— START SUPPLIED TEXT —

Skip to main content

Divorcing your parents: why I am nothing more than an Amazon vessel and how I am starting to find peace

 


My parents and I have a complicated relationship, at best.  The details of that relationship are too much to post here publicly and, frankly, they are far too embarrassing.  But if I don't share some details, this post won't make any sense.

The filtered, adulterated version:  I come from a long lineage of substance abuse.  Fortunately for me, I have been able to break the cycle, but that doesn't mean that I haven't had my life completely upended by it.  There were forgotten birthdays.  Credit card debt.  And a host of other things a "healthy" parent wouldn't do to a child.

The relationship now is particularly complicated.  My father passed away a number of years ago.  My mother is alive, but in an assisted living facility.  The basis of our relationship consists of her asking me to make purchases for her so that she can regain material possessions that were lost to bankruptcy and eviction.

I have been putting off thinking about this for a long time.  It has taken years to digest, accept, and understand this situation that I find myself in and the reality that no matter what I do, it will not change.

So, why now?  Why today?

In the span on one hour, my mother sent me almost a dozen emails on different purchases I needed to make for her.  The convenience of online shopping is very likely the worst thing for someone who has this particular illness.  Back in the day, my house was filled floor to ceiling with home shopping network things, but those boxes now have that mocking smile on them.  

1.  Remember that, even though you are a son or daughter, you are no longer a child.  My experience has been that, even at my age, I am still considered the child.  To an extent, I get that.  Part of that is a fact: I am younger and theoretically, have less life experience to rely upon as I impart my judgment and make decisions in this world.  But, on the other hand, track record matters, too.  I have cleaned up my life.  I have built a life.  And frankly, I refuse to be treated like a child.  The way out?  There is no convincing someone who views you that way to change their views.  Instead, act the way you want to be treated, without forcing the issue.  Be who you are, true to who you are, and your family will have little choice but to accept that version of you.

2.  The tragedy, I assume, is that I really am no different than my mom.  You are no different than your mom, deep down inside.  The difference comes down to the discipline you choose to exert to achieve a different outcome.  Discipline means knowing what we need to do and carrying through with it.  It's easier to avoid the thing we need to do, but the thing that bothers us the most is the path towards emotional healing.

3.  Patience, love, and peace.  If you come from an unhealthy background, the only thing you can show yourself is patience, love, and peace.  My sons watch and read "Captain Underpants" on a regular basis.  At the beginning of each story, the narrator describes the main characters -- George and Harold -- in the same exact way.  It goes a little something like this: "George is the kid on the left with the tie and the flat-top. Harold is the one on the right with the T-shirt and the bad haircut. Remember that now."  Every single story starts off this way.  Your story starts the same way, but with patience, love, and peace.  Remember that now.  Every time you engage with these demons, you start from a place of patience, love, and peace.  It is within you -- never lost, just ignored at times.  Remember that now.

— END SUPPLIED TEXT —
— START EXTRACTED ENTRIES —

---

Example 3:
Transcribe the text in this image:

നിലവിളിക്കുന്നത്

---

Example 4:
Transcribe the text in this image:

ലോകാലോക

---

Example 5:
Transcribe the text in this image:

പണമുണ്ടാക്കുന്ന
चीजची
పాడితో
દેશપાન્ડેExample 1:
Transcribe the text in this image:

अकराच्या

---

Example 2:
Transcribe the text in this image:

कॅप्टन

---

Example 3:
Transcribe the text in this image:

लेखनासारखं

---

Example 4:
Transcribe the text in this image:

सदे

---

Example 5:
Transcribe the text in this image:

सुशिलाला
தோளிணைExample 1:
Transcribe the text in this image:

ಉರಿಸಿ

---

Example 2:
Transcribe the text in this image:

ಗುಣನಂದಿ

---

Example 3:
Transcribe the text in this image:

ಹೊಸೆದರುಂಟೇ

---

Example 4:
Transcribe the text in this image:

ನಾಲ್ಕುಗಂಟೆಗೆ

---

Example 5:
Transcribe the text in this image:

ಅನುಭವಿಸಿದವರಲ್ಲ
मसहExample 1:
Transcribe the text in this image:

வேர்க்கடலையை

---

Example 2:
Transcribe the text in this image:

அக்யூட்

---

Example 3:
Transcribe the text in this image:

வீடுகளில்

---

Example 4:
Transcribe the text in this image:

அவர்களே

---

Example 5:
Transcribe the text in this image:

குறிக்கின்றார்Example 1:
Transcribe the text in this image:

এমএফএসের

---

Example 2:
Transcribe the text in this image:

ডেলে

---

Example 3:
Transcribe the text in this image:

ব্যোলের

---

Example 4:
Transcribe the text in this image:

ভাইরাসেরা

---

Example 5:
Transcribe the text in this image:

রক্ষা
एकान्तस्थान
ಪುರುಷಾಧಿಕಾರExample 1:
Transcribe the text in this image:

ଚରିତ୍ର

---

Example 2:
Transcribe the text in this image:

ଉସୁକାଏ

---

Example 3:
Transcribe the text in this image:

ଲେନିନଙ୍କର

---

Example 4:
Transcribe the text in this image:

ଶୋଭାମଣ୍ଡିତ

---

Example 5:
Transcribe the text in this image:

— END EXTRACTED ENTRIES —

__OBJECTIVES__.
(1) In the post on divorcing your parents, where does the writer's mother live now?
(2) Extract the stretch of the post on divorcing your parents from "2.  The tragedy, I" through "towards emotional healing.".
The listing has no role here.

__ANSWERS TO THE EXERCISES__.
(1) She lives in an assisted living facility.

(2)
2.  The tragedy, I assume, is that I really am no different than my mom.  You are no different than your mom, deep down inside.  The difference comes down to the discipline you choose to exert to achieve a different outcome.  Discipline means knowing what we need to do and carrying through with it.  It's easier to avoid the thing we need to do, but the thing that bothers us the most is the path towards emotional healing.